Market Value Projection for Tokenized Real-World Assets
McKinsey, a leading consulting firm, forecasts the market value of tokenized real-world assets to potentially reach $4 trillion by 2030. In a more conservative scenario, this market capitalization could still rise to around $2 trillion within the same timeframe. The adoption of tokenized assets is expected to be primarily driven by mutual funds, bonds, exchange-traded notes, loans, securitization, and alternative funds.
Factors Influencing Adoption of Tokenized Assets
McKinsey suggests that the adoption rate and timing of tokenized assets may vary across different asset classes, depending on factors such as expected benefits, feasibility, time to impact, and market participants’ risk appetite. Asset classes with higher market value, greater friction in the current value chain, less mature infrastructure, or lower liquidity are likely to benefit more from tokenization.

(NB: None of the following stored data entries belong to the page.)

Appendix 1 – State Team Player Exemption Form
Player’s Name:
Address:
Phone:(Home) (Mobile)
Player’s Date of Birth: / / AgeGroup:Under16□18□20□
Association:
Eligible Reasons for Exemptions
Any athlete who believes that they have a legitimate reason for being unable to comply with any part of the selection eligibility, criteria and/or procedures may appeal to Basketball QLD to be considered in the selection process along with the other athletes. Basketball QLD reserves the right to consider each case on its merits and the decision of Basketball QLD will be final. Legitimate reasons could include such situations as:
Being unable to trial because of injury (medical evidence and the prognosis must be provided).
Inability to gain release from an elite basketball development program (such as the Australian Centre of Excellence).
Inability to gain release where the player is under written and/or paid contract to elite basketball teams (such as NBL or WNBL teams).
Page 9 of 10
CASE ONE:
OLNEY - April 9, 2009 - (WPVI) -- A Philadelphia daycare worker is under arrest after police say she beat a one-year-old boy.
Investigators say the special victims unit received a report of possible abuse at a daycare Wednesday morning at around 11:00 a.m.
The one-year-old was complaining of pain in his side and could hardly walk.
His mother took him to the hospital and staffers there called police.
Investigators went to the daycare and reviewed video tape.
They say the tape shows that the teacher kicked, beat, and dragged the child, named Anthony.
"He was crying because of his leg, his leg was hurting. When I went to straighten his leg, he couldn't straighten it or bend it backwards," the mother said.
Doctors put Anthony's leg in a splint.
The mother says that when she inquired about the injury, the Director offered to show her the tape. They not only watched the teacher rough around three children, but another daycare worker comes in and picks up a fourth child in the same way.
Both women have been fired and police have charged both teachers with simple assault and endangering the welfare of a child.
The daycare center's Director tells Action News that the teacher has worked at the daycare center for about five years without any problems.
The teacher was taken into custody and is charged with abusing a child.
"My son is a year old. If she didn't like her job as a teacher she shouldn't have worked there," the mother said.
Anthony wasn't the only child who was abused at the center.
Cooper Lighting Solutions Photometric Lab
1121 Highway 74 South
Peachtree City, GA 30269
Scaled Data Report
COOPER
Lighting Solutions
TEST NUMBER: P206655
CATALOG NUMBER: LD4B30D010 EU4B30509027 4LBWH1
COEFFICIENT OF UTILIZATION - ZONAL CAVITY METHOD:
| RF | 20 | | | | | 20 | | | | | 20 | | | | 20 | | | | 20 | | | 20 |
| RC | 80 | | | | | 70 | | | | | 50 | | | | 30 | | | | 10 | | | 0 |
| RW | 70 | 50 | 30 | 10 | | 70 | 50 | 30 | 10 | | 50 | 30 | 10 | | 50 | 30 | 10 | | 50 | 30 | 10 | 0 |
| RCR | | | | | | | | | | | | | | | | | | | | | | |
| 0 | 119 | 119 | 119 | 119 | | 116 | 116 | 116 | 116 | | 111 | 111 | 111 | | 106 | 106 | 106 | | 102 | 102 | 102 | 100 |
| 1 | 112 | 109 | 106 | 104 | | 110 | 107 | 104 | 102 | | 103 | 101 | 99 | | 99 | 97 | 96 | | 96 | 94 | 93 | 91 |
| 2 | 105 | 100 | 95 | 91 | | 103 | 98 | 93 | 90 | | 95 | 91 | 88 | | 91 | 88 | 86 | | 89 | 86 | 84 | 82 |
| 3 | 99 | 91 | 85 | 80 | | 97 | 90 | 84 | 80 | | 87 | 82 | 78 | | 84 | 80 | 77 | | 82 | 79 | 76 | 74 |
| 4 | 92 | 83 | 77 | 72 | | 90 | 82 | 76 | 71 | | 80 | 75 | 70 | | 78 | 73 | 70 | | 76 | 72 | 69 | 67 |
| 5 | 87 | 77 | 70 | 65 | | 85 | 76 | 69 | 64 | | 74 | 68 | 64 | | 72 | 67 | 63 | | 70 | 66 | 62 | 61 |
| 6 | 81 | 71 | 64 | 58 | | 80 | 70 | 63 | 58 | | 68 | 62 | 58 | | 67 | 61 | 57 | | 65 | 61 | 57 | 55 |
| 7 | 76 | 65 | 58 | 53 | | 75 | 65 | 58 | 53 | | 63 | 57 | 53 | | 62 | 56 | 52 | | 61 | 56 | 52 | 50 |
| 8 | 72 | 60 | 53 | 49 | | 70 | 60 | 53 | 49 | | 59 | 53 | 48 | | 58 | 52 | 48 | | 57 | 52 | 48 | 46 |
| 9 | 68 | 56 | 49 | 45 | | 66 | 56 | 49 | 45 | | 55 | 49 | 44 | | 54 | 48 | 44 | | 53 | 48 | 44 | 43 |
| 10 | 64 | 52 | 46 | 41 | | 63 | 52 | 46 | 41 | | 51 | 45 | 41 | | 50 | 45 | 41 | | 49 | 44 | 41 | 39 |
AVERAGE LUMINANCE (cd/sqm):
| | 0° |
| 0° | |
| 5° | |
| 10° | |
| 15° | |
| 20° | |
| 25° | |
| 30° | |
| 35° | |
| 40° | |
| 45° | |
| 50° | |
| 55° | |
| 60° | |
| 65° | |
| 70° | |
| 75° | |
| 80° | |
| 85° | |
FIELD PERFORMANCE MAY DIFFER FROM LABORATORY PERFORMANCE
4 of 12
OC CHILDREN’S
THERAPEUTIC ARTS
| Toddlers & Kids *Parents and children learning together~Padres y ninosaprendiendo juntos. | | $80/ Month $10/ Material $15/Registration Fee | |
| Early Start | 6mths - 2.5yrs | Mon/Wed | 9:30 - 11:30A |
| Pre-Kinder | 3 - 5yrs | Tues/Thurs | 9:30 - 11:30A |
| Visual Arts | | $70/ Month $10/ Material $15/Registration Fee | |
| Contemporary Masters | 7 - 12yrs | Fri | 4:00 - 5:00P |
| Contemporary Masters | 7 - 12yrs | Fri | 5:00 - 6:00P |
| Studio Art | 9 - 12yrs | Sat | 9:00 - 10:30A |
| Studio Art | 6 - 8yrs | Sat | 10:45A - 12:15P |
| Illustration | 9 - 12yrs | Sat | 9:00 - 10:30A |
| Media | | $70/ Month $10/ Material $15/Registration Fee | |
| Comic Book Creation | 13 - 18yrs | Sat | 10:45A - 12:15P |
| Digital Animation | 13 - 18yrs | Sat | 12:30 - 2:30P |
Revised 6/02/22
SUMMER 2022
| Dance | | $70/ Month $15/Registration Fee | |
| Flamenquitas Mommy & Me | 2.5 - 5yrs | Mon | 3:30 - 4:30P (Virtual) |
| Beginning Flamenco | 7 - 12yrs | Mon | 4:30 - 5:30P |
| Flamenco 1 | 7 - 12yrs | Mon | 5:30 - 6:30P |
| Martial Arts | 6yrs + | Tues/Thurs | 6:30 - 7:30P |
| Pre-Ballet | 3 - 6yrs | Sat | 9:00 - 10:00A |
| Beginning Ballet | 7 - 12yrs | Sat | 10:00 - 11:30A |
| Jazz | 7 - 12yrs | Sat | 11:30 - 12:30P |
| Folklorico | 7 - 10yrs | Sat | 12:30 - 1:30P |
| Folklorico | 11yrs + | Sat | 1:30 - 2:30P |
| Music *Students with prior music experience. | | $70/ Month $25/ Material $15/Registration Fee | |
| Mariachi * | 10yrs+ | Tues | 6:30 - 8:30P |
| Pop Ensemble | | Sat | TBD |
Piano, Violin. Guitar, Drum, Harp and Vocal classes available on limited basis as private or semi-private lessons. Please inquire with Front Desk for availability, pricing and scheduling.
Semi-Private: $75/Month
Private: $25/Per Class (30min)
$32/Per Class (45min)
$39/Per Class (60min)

Challenges and Opportunities in the Tokenization Landscape
Despite the promising outlook for tokenized real-world assets, McKinsey highlights potential risks for early movers in this evolving landscape. Regulatory and legal uncertainties in various jurisdictions pose challenges, and the widespread availability of wholesale tokenized cash and deposits for settlement is still a pending development. As the industry progresses, both risks and rewards are to be considered by participants.